In your answer, transcribe all of the data exactly.

■ Source records:
################

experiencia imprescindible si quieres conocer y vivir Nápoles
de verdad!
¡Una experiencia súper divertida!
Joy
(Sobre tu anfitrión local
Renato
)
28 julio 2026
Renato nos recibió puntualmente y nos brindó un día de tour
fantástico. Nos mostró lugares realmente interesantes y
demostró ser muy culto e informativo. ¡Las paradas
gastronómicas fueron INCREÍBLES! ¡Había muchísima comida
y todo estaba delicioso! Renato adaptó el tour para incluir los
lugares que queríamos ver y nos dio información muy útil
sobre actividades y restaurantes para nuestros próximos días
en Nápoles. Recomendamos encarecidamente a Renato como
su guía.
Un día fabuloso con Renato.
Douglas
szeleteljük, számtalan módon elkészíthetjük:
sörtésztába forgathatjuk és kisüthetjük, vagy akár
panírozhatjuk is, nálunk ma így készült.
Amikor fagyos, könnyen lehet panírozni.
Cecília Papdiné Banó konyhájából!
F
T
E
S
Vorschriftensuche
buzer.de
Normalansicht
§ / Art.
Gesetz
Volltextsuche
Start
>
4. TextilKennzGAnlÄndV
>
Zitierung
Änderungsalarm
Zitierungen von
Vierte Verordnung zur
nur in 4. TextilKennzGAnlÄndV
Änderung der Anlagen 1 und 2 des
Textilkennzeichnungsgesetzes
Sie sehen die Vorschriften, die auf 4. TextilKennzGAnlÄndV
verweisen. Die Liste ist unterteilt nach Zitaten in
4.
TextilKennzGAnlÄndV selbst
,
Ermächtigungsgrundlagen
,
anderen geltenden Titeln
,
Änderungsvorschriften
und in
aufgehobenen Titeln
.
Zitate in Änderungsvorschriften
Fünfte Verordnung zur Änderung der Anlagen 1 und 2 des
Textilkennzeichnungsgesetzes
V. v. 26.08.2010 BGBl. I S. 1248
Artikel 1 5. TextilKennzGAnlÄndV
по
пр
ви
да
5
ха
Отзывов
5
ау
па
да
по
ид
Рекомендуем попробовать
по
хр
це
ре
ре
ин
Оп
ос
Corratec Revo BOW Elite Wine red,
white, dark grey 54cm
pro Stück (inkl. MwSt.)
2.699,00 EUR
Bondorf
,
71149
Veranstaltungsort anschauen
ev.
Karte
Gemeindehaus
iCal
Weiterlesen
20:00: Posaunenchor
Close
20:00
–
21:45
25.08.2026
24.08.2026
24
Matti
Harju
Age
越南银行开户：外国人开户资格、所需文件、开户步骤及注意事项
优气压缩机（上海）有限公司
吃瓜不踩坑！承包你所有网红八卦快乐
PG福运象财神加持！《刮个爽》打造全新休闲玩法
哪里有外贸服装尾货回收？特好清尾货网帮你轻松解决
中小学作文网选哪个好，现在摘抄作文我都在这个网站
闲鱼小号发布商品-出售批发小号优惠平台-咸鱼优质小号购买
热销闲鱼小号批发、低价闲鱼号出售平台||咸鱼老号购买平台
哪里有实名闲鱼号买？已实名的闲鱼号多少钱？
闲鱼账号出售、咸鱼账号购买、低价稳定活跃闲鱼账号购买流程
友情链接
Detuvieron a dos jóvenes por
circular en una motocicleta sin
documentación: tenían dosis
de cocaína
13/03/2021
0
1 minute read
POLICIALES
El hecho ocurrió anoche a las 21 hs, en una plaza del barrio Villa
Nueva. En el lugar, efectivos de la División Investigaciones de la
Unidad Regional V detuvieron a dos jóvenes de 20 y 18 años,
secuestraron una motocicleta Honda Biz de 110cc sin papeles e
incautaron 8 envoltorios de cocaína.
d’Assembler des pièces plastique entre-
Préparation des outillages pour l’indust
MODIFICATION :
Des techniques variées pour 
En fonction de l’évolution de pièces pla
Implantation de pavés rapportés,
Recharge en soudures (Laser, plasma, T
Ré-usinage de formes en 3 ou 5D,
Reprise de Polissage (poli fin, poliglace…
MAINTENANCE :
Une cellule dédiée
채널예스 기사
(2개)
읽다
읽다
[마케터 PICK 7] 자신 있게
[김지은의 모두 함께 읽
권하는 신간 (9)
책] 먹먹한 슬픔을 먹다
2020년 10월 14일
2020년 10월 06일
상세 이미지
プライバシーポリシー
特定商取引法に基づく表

################

■ Response area:
experiencia imprescindible si quieres conocer y vivir Nápoles
de verdad!
¡Una experiencia súper divertida!
Joy
(Sobre tu anfitrión local
Renato
)
28 julio 2026
Renato nos recibió puntualmente y nos brindó un día de tour
fantástico. Nos mostró lugares realmente interesantes y
demostró ser muy culto e informativo. ¡Las paradas
gastronómicas fueron INCREÍBLES! ¡Había muchísima comida
y todo estaba delicioso! Renato adaptó el tour para incluir los
lugares que queríamos ver y nos dio información muy útil
sobre actividades y restaurantes para nuestros próximos días
en Nápoles. Recomendamos encarecidamente a Renato como
su guía.
Un día fabuloso con Renato.
Douglas
szeleteljük, számtalan módon elkészíthetjük:
sörtésztába forgathatjuk és kisüthetjük, vagy akár
panírozhatjuk is, nálunk ma így készült.
Amikor fagyos, könnyen lehet panírozni.
Cecília Papdiné Banó konyhájából!
F
T
E
S
Vorschriftensuche
buzer.de
Normalansicht
§ / Art.
Gesetz
Volltextsuche
Start
>
4. TextilKennzGAnlÄndV
>
Zitierung
Änderungsalarm
Zitierungen von
Vierte Verordnung zur
nur in 4. TextilKennzGAnlÄndV
Änderung der Anlagen 1 und 2 des
Textilkennzeichnungsgesetzes
Sie sehen die Vorschriften, die auf 4. TextilKennzGAnlÄndV
verweisen. Die Liste ist unterteilt nach Zitaten in
4.
TextilKennzGAnlÄndV selbst
,
Ermächtigungsgrundlagen
,
anderen geltenden Titeln
,
Änderungsvorschriften
und in
aufgehobenen Titeln
.
Zitate in Änderungsvorschriften
Fünfte Verordnung zur Änderung der Anlagen 1 und 2 des
Textilkennzeichnungsgesetzes
V. v. 26.08.2010 BGBl. I S. 1248
Artikel 1 5. TextilKennzGAnlÄndV
по
пр
ви
да
5
ха
Отзывов
5
ау
па
да
по
ид
Рекомендуем попробовать
по
хр
це
ре
ре
ин
Оп
ос
Corratec Revo BOW Elite Wine red,
white, dark grey 54cm
pro Stück (inkl. MwSt.)
2.699,00 EUR
Bondorf
,
71149
Veranstaltungsort anschauen
ev.
Karte
Gemeindehaus
iCal
Weiterlesen
20:00: Posaunenchor
Close
20:00
–
21:45
25.08.2026
24.08.2026
24
Matti
Harju
Age
越南银行开户：外国人开户资格、所需文件、开户步骤及注意事项
优气压缩机（上海）有限公司
吃瓜不踩坑！承包你所有网红八卦快乐
PG福运象财神加持！《刮个爽》打造全新休闲玩法
哪里有外贸服装尾货回收？特好清尾货网帮你轻松解决
中小学作文网选哪个好，现在摘抄作文我都在这个网站
闲鱼小号发布商品-出售批发小号优惠平台-咸鱼优质小号购买
热销闲鱼小号批发、低价闲鱼号出售平台||咸鱼老号购买平台
哪里有实名闲鱼号买？已实名的闲鱼号多少钱？
闲鱼账号出售、咸鱼账号购买、低价稳定活跃闲鱼账号购买流程
友情链接
Detuvieron a dos jóvenes por
circular en una motocicleta sin
documentación: tenían dosis
de cocaína
13/03/2021
0
1 minute read
POLICIALES
El hecho ocurrió anoche a las 21 hs, en una plaza del barrio Villa
Nueva. En el lugar, efectivos de la División Investigaciones de la
Unidad Regional V detuvieron a dos jóvenes de 20 y 18 años,
secuestraron una motocicleta Honda Biz de 110cc sin papeles e
incautaron 8 envoltorios de cocaína.
d’Assembler des pièces plastique entre-
Préparation des outillages pour l’indust
MODIFICATION :
Des techniques variées pour 
En fonction de l’évolution de pièces pla
Implantation de pavés rapportés,
Recharge en soudures (Laser, plasma, T
Ré-usinage de formes en 3 ou 5D,
Reprise de Polissage (poli fin, poliglace…
MAINTENANCE :
Une cellule dédiée
채널예스 기사
(2개)
읽다
읽다
[마케터 PICK 7] 자신 있게
[김지은의 모두 함께 읽
권하는 신간 (9)
책] 먹먹한 슬픔을 먹다
2020년 10월 14일
2020년 10월 06일
상세 이미지
プライバシーポリシー
特定商取引法に基づく表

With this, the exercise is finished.